Herbstein () is a small town in the Vogelsbergkreis in Hesse, Germany.

Geography

Location
The spa town of Herbstein lies on the eastern slope of the Vogelsberg Mountains. in Germany.

Neighbouring communities
Herbstein borders in the north on the community of Lautertal and the community of Wartenberg, in the east on the communities of Großenlüder and Hosenfeld (both in Fulda district), in the south on the community of Grebenhain, and in the west on the town of Schotten.

Constituent communities
The town consists of the main town of Herbstein and also the outlying centres of Altenschlirf, Lanzenhain, Schlechtenwegen, Steinfurt, Rixfeld, Schadges and Stockhausen.

The last name of the community, Stockhausen, is particularly old, having had its first documentary mention in 882 when it was identified as a fief of the Fulda Abbey. It is believed, however, to date back much further than that.

History
Herbstein had its first documentary mentioned in 1011 in a donation document from the monastery at Fulda. In 1262, Herbstein was granted town rights. Until 1802 the town belonged to the Princely Abbey (Fürstabtei) of Fulda. There followed a short time of changing leadership until the town passed to the Grand Duchy of Hesse in 1810.
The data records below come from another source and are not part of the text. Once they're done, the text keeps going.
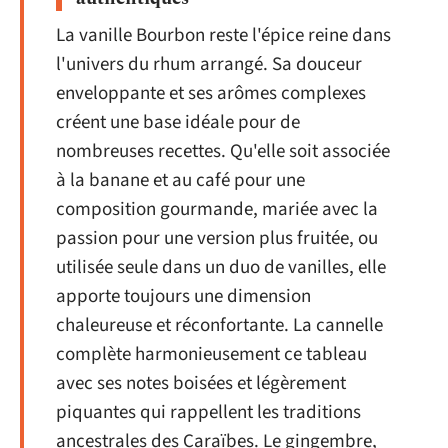
La vanille Bourbon reste l'épice reine dans
l'univers du rhum arrangé. Sa douceur
enveloppante et ses arômes complexes
créent une base idéale pour de
nombreuses recettes. Qu'elle soit associée
à la banane et au café pour une
composition gourmande, mariée avec la
passion pour une version plus fruitée, ou
utilisée seule dans un duo de vanilles, elle
apporte toujours une dimension
chaleureuse et réconfortante. La cannelle
complète harmonieusement ce tableau
avec ses notes boisées et légèrement
piquantes qui rappellent les traditions
ancestrales des Caraïbes. Le gingembre,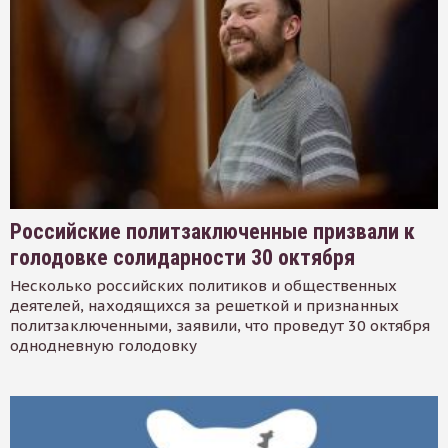
Российские политзаключенные призвали к
голодовке солидарности 30 октября
Несколько российских политиков и общественных
деятелей, находящихся за решеткой и признанных
политзаключенными, заявили, что проведут 30 октября
однодневную голодовку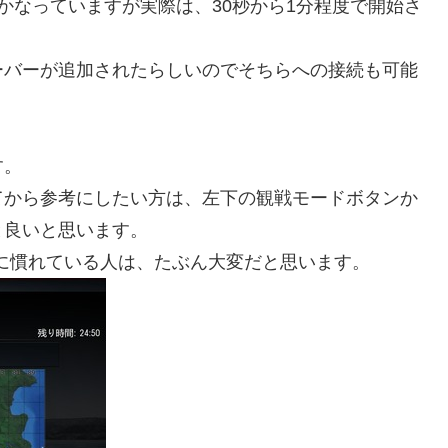
かなっていますが実際は、30秒から1分程度で開始さ
ーバーが追加されたらしいのでそちらへの接続も可能
す。
てから参考にしたい方は、左下の観戦モードボタンか
と良いと思います。
に慣れている人は、たぶん大変だと思います。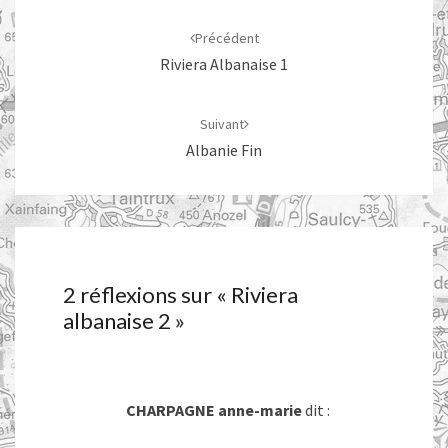
Navigation
d'article
Précédent
Riviera Albanaise 1
Suivant
Albanie Fin
2 réflexions sur «
Riviera
albanaise 2
»
CHARPAGNE anne-marie
dit :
As part of Hesse's municipal reforms, the formerly independent municipalities of Altenschlirf, Lanzenhain, Schlechtenwegen and Steinfurt were amalgamated into the town of Herbstein with effect on 31 December 1971. Rixfeld, Schadges and Stockhausen followed on 1 August 1972.

Politics

Town council

The municipal elections on 11 March 2011 yielded the following results:
 CDU 9 seats
 SPD 7 seats
 FW (citizens' coalition) 7 seats

Coat of arms
Herbstein's civic coat of arms in its present form seems to have originated in the 17th century. Before that, the arms were a simple cross from the arms of the Fulda Abbey. The figure in the arms is Saint James the Elder, and the two crossed staffs on the inescutcheon are symbols associated with him – he was beaten to death with clubs. The arms were conferred on Herbstein in 1952.

Partnerships
The town of Herbstein maintains partnerships with the following places:
  Oelegem (part of Ranst) near Antwerp, Belgium, since 1968
  Hévíz, Hungary, since 1995.

Economy and infrastructure
Ever since a thermal spring was bored in 1976, the town has been increasingly gearing its activities towards running a spa. In 1980, a thermal orthopaedic bath (of a kind known in German as a Bewegungsbad – "movement bath") opened in Herbstein and in the year 1994 the Kurmittelhaus – a place offering treatments for various complaints – was dedicated. In 2000 these efforts were at last crowned when the town had the title "Heilbad" – "Healing Bath" – bestowed upon it.

Sundry
Within Herbstein's bounds lay the geographical centre point of the old West Germany.